Nearly one-quarter of respondent companies had requests for electronically stored information in every case in the last five years. By contrast, only 5 percent reported solely traditional paper discovery in all cases.

The majority of respondent companies reported establishing important e-discovery policies - litigation hold policies and records retention/destruction policies. However, fewer companies have implemented structures to proactively understand and manage their electronic data. Moreover, many respondents acknowledged significant resource gaps with respect to e-discovery. Over 40 percent do not believe that their company has sufficient in-house or outside expertise and infrastructure to implement "an adequate but targeted [litigation] hold without undue cost and delay." Exactly 65 percent indicated that their company does not have sufficient in-house or outside expertise and infrastructure to conduct an e-discovery search "without undue cost and delay."

There is also a consensus that legal professionals have inadequate familiarity with e-discovery technologies, as exactly 70 percent of respondents disagreed that attorneys have sufficient knowledge to obtain necessary information without undue cost and delay, and exactly 70 percent of respondents disagreed that judges have sufficient knowledge to rule appropriately in discovery disputes.

In terms of the level of information provided by the opposing party, nearly 65 percent of respondents indicated that their company usually has sufficient information about the claim(s) to implement an adequate but targeted litigation hold.

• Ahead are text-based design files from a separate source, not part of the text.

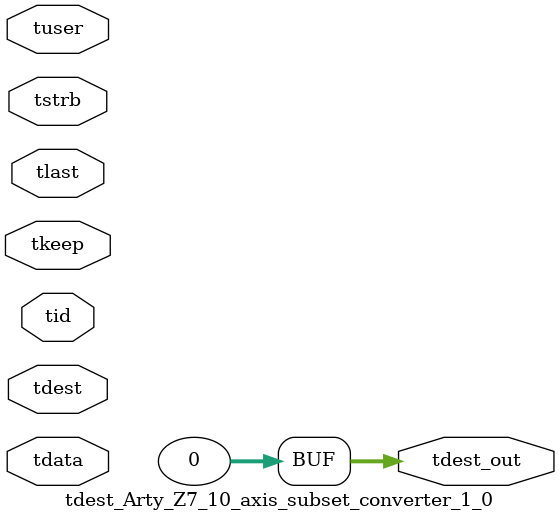
<source format=v>


`timescale 1ps/1ps

module tdest_Arty_Z7_10_axis_subset_converter_1_0 #
(
parameter C_S_AXIS_TDATA_WIDTH = 32,
parameter C_S_AXIS_TUSER_WIDTH = 0,
parameter C_S_AXIS_TID_WIDTH   = 0,
parameter C_S_AXIS_TDEST_WIDTH = 0,
parameter C_M_AXIS_TDEST_WIDTH = 32
)
(
input  [(C_S_AXIS_TDATA_WIDTH == 0 ? 1 : C_S_AXIS_TDATA_WIDTH)-1:0     ] tdata,
input  [(C_S_AXIS_TUSER_WIDTH == 0 ? 1 : C_S_AXIS_TUSER_WIDTH)-1:0     ] tuser,
input  [(C_S_AXIS_TID_WIDTH   == 0 ? 1 : C_S_AXIS_TID_WIDTH)-1:0       ] tid,
input  [(C_S_AXIS_TDEST_WIDTH == 0 ? 1 : C_S_AXIS_TDEST_WIDTH)-1:0     ] tdest,
input  [(C_S_AXIS_TDATA_WIDTH/8)-1:0 ] tkeep,
input  [(C_S_AXIS_TDATA_WIDTH/8)-1:0 ] tstrb,
input                                                                    tlast,
output [C_M_AXIS_TDEST_WIDTH-1:0] tdest_out
);

assign tdest_out = {1'b0};

endmodule


</source>
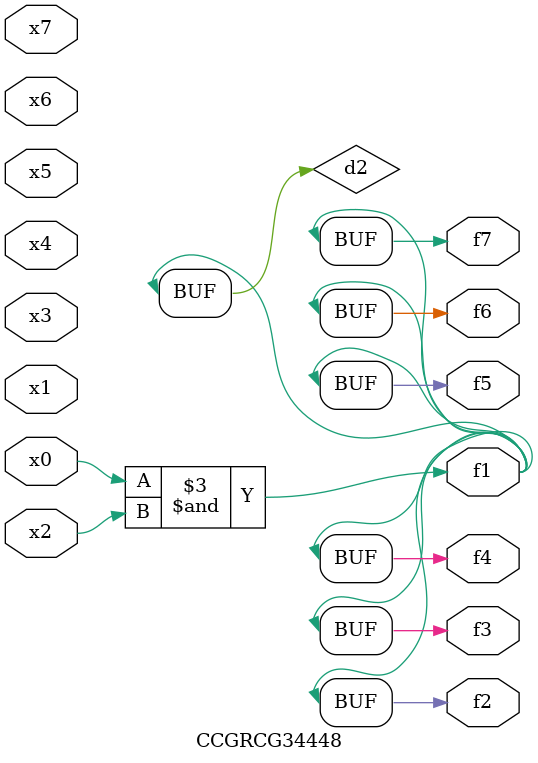
<source format=v>
module CCGRCG34448(
	input x0, x1, x2, x3, x4, x5, x6, x7,
	output f1, f2, f3, f4, f5, f6, f7
);

	wire d1, d2;

	nor (d1, x3, x6);
	and (d2, x0, x2);
	assign f1 = d2;
	assign f2 = d2;
	assign f3 = d2;
	assign f4 = d2;
	assign f5 = d2;
	assign f6 = d2;
	assign f7 = d2;
endmodule

</source>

However, respondents are split on whether their company usually has sufficient information from an e-discovery request to conduct a reasonable search.

Respondents would like to see clear, streamlined, and binding e-discovery rules based on "reasonableness" rather than "technical feasibility." One respondent commented: "As a general matter, for commercial contract disputes, the costs and abuses generated by unlimited e-discovery eclipse any true value in the discovery obtained."

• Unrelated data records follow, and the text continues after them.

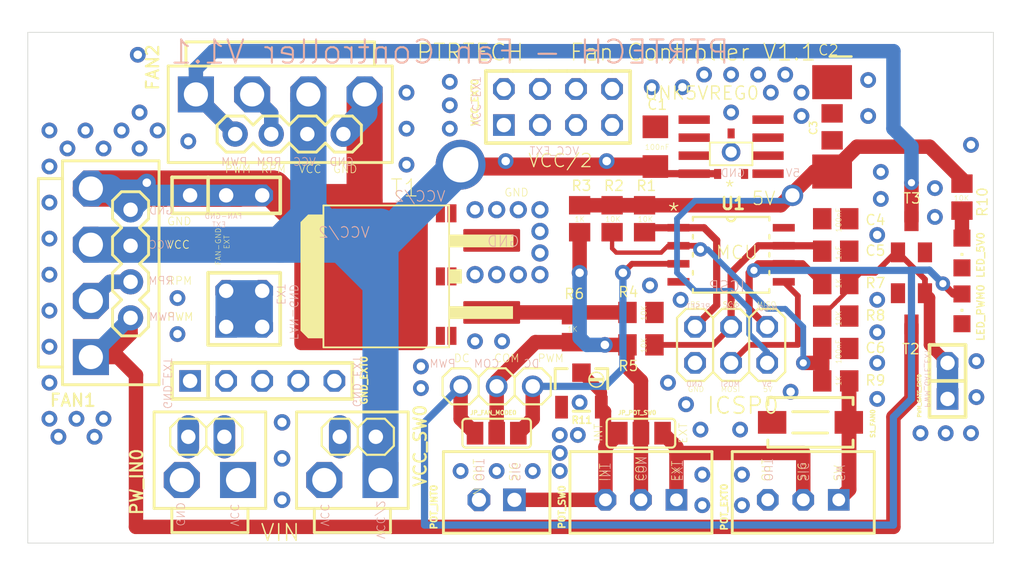
<source format=kicad_pcb>
(kicad_pcb
	(version 20241229)
	(generator "pcbnew")
	(generator_version "9.0")
	(general
		(thickness 1.6)
		(legacy_teardrops no)
	)
	(paper "A4")
	(layers
		(0 "F.Cu" signal)
		(2 "B.Cu" signal)
		(9 "F.Adhes" user "F.Adhesive")
		(11 "B.Adhes" user "B.Adhesive")
		(13 "F.Paste" user)
		(15 "B.Paste" user)
		(5 "F.SilkS" user "F.Silkscreen")
		(7 "B.SilkS" user "B.Silkscreen")
		(1 "F.Mask" user)
		(3 "B.Mask" user)
		(17 "Dwgs.User" user "User.Drawings")
		(19 "Cmts.User" user "User.Comments")
		(21 "Eco1.User" user "User.Eco1")
		(23 "Eco2.User" user "User.Eco2")
		(25 "Edge.Cuts" user)
		(27 "Margin" user)
		(31 "F.CrtYd" user "F.Courtyard")
		(29 "B.CrtYd" user "B.Courtyard")
		(35 "F.Fab" user)
		(33 "B.Fab" user)
		(39 "User.1" user)
		(41 "User.2" user)
		(43 "User.3" user)
		(45 "User.4" user)
	)
	(setup
		(pad_to_mask_clearance 0)
		(allow_soldermask_bridges_in_footprints no)
		(tenting front back)
		(pcbplotparams
			(layerselection 0x00000000_00000000_55555555_5755f5ff)
			(plot_on_all_layers_selection 0x00000000_00000000_00000000_00000000)
			(disableapertmacros no)
			(usegerberextensions no)
			(usegerberattributes yes)
			(usegerberadvancedattributes yes)
			(creategerberjobfile yes)
			(dashed_line_dash_ratio 12.000000)
			(dashed_line_gap_ratio 3.000000)
			(svgprecision 4)
			(plotframeref no)
			(mode 1)
			(useauxorigin no)
			(hpglpennumber 1)
			(hpglpenspeed 20)
			(hpglpendiameter 15.000000)
			(pdf_front_fp_property_popups yes)
			(pdf_back_fp_property_popups yes)
			(pdf_metadata yes)
			(pdf_single_document no)
			(dxfpolygonmode yes)
			(dxfimperialunits yes)
			(dxfusepcbnewfont yes)
			(psnegative no)
			(psa4output no)
			(plot_black_and_white yes)
			(sketchpadsonfab no)
			(plotpadnumbers no)
			(hidednponfab no)
			(sketchdnponfab yes)
			(crossoutdnponfab yes)
			(subtractmaskfromsilk no)
			(outputformat 1)
			(mirror no)
			(drillshape 1)
			(scaleselection 1)
			(outputdirectory "")
		)
	)
	(net 0 "")
	(net 1 "GND")
	(net 2 "VCC")
	(net 3 "VCC/2")
	(net 4 "+5V")
	(net 5 "PB1_MISO")
	(net 6 "PB2_SCK")
	(net 7 "PB4")
	(net 8 "PB5_RESET")
	(net 9 "PB0_MOSI")
	(net 10 "T1_GATE")
	(net 11 "POTEXT_SIGNAL")
	(net 12 "POTINT_SIGNAL")
	(net 13 "POTSW_COM")
	(net 14 "FAN1_PWM")
	(net 15 "FAN2_PWM")
	(net 16 "FAN_GND")
	(net 17 "FAN_SW")
	(net 18 "PB3")
	(net 19 "JP1_COM")
	(net 20 "FAN1_LATCH")
	(net 21 "FAN2_LATCH")
	(net 22 "LED1_ANODE")
	(net 23 "PWM_GATE")
	(footprint "schemantic:C0805_334" (layer "F.Cu") (at 171.3971 109.2876))
	(footprint "schemantic:dummyfp3" (layer "F.Cu") (at 179.0171 90.5036))
	(footprint "schemantic:1X05" (layer "F.Cu") (at 131.0111 111.5736))
	(footprint "schemantic:B3B-XH-A" (layer "F.Cu") (at 157.6811 119.9556))
	(footprint "schemantic:C1206_334" (layer "F.Cu") (at 158.6971 95.0636 90))
	(footprint "schemantic:SOT23" (layer "F.Cu") (at 176.7311 106.4936 180))
	(footprint "schemantic:CHIPLED_0805_259" (layer "F.Cu") (at 180.2871 102.5566 180))
	(footprint "schemantic:XC6206_SOT-23" (layer "F.Cu") (at 164.0311 95.5716))
	(footprint "schemantic:SMT-JUMPER_2_NO_NO-SILK_528" (layer "F.Cu") (at 143.9651 104.2076 180))
	(footprint "schemantic:1X02_325" (layer "F.Cu") (at 137.7421 115.5106 180))
	(footprint "schemantic:3223W_331" (layer "F.Cu") (at 153.4901 112.2086))
	(footprint "schemantic:R0805_334" (layer "F.Cu") (at 152.8551 107.8906 -90))
	(footprint "schemantic:CHIPLED_0805_259" (layer "F.Cu") (at 180.2871 106.4936 180))
	(footprint "schemantic:R0805_334" (layer "F.Cu") (at 157.6811 109.0336))
	(footprint "schemantic:R0805_334" (layer "F.Cu") (at 153.3631 100.1436 90))
	(footprint "schemantic:B4P-VH" (layer "F.Cu") (at 118.9461 103.9536 90))
	(footprint "schemantic:B2P-VH" (layer "F.Cu") (at 127.3281 118.5586 180))
	(footprint "schemantic:2X04" (layer "F.Cu") (at 151.8391 92.2696))
	(footprint "schemantic:R0805_334" (layer "F.Cu") (at 171.3971 104.7156 180))
	(footprint "schemantic:R0805_334" (layer "F.Cu") (at 171.3971 107.0016 180))
	(footprint "schemantic:B2B-XH-A" (layer "F.Cu") (at 147.5211 119.9556))
	(footprint "schemantic:DTSM-3" (layer "F.Cu") (at 169.6191 114.4946))
	(footprint "schemantic:SMC_E_334" (layer "F.Cu") (at 171.1431 93.6666 90))
	(footprint "schemantic:R0805_334" (layer "F.Cu") (at 157.9351 100.1436 -90))
	(footprint "schemantic:2X03_325" (layer "F.Cu") (at 164.0311 109.0336 180))
	(footprint "schemantic:1X02" (layer "F.Cu") (at 179.2711 111.5736 90))
	(footprint "schemantic:1X04-BIG" (layer "F.Cu") (at 129.1061 94.1746))
	(footprint "schemantic:SMT-JUMPER_2_NO_NO-SILK_528" (layer "F.Cu") (at 143.9651 108.3986 180))
	(footprint "schemantic:1X03" (layer "F.Cu") (at 147.5211 111.9546))
	(footprint "schemantic:1X02_325" (layer "F.Cu") (at 127.0741 115.5106 180))
	(footprint "schemantic:R0805_334" (layer "F.Cu") (at 171.3971 111.5736))
	(footprint "schemantic:R0805_334" (layer "F.Cu") (at 155.6491 100.1436 -90))
	(footprint "schemantic:SOIC127P798X216-8N" (layer "F.Cu") (at 164.0311 102.6836))
	(footprint "schemantic:B3B-XH-A" (layer "F.Cu") (at 169.1111 119.9556))
	(footprint "schemantic:SJ_2_252" (layer "F.Cu") (at 147.5211 115.2566))
	(footprint "schemantic:SMT-JUMPER_2_NO_NO-SILK_528" (layer "F.Cu") (at 143.9651 99.7626 180))
	(footprint "schemantic:R0805_334" (layer "F.Cu") (at 180.2871 98.6196 -90))
	(footprint "schemantic:2X02" (layer "F.Cu") (at 129.7411 106.4936))
	(footprint "schemantic:R0805_334" (layer "F.Cu") (at 157.6811 106.7476 180))
	(footprint "schemantic:B4P-VH" (layer "F.Cu") (at 132.2811 91.3806))
	(footprint "schemantic:1X03" (layer "F.Cu") (at 128.4711 98.4926))
	(footprint "schemantic:SO08_307" (layer "F.Cu") (at 164.0311 95.0636 90))
	(footprint "schemantic:SOT23"
		(layer "F.Cu")
		(uuid "bd5b994b-78f4-409b-a544-50510a29a298")
		(at 176.7311 101.4136)
		(descr "SOT-23")
		(property "Reference" "T3"
			(at -0.635 -2.286 0)
			(unlocked yes)
			(layer "F.SilkS")
			(uuid "c8232cd4-5b61-4c73-bd2d-3c3118e0113b")
			(effects
				(font
					(size 0.719328 0.719328)
					(thickness 0.093472)
				)
				(justify left bottom)
			)
		)
		(property "Value" "AO3400"
			(at -1.905 3.175 0)
			(unlocked yes)
			(layer "F.Fab")
			(uuid "954ea2b5-352b-4c47-a646-fb16b6151359")
			(effects
				(font
					(size 1.176528 1.176528)
					(thickness 0.093472)
				)
				(justify left bottom)
			)
		)
		(property "Datasheet" ""
			(at 0 0 0)
			(layer "F.Fab")
			(hide yes)
			(uuid "0d3c0633-3299-458a-863e-0a22a7da3aa1")
			(effects
				(font
					(size 1.27 1.27)
					(thickness 0.15)
				)
			)
		)
		(property "Description" ""
			(at 0 0 0)
			(layer
... [117326 chars truncated]
</source>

A majority of respondents (62 percent) believe that greater court involvement in "crafting an e-discovery plan prior to a dispute would improve the process." With respect to sanctions, a majority of respondents (56 percent) disagreed that "motions for sanctions are a useful tool in responding to e-discovery abuse." Nevertheless, a majority (53 percent) did agree that "the threat of sanctions is a significant consideration in my company's e-discovery decisions."

While acknowledging the benefits of alternative dispute resolution ("ADR"), respondents had mixed reactions on its overall utility.

For nearly 85 percent of respondent companies, less than one-third of the company's civil caseload has been handled exclusively through an ADR process rather than the courts in the last five years. On average, ADR was contractual or by agreement of the parties in 71 percent of a company's cases, and court-ordered in 29 percent of cases. On average, ADR consisted of mediation in 59 percent of a company's cases, arbitration in 39 percent of cases, and some other form of dispute resolution in 2 percent of cases.

Of respondents who reported that a percentage of their company's caseload was handled in mediation, a strong majority believe that mediation involves shorter disposition times (83 percent) and lower overall costs (80 percent) than litigation. Moreover, a majority (61 percent) believe that there is no difference in the fairness of the two processes.

Of respondents who reported that a percentage of their company's caseload was handled in arbitration, a weaker majority believe that arbitration involves shorter disposition times (63 percent) and lower overall costs (55 percent) than litigation. Moreover, a plurality (47 percent) believe that there is no difference in the fairness of the two processes, but a significant portion (37 percent) find arbitration to be less procedurally fair.

The comments on ADR varied. Some respondents noted that the marginal time and cost benefits of ADR are decreasing, as ADR has assumed many of the attributes of litigation. There are additional benefits, such as a non-public process and more limited exposure, but also additional drawbacks, such as inconsistencies in the quality of the decision-maker, the procedures employed, and the extent to which the law is followed.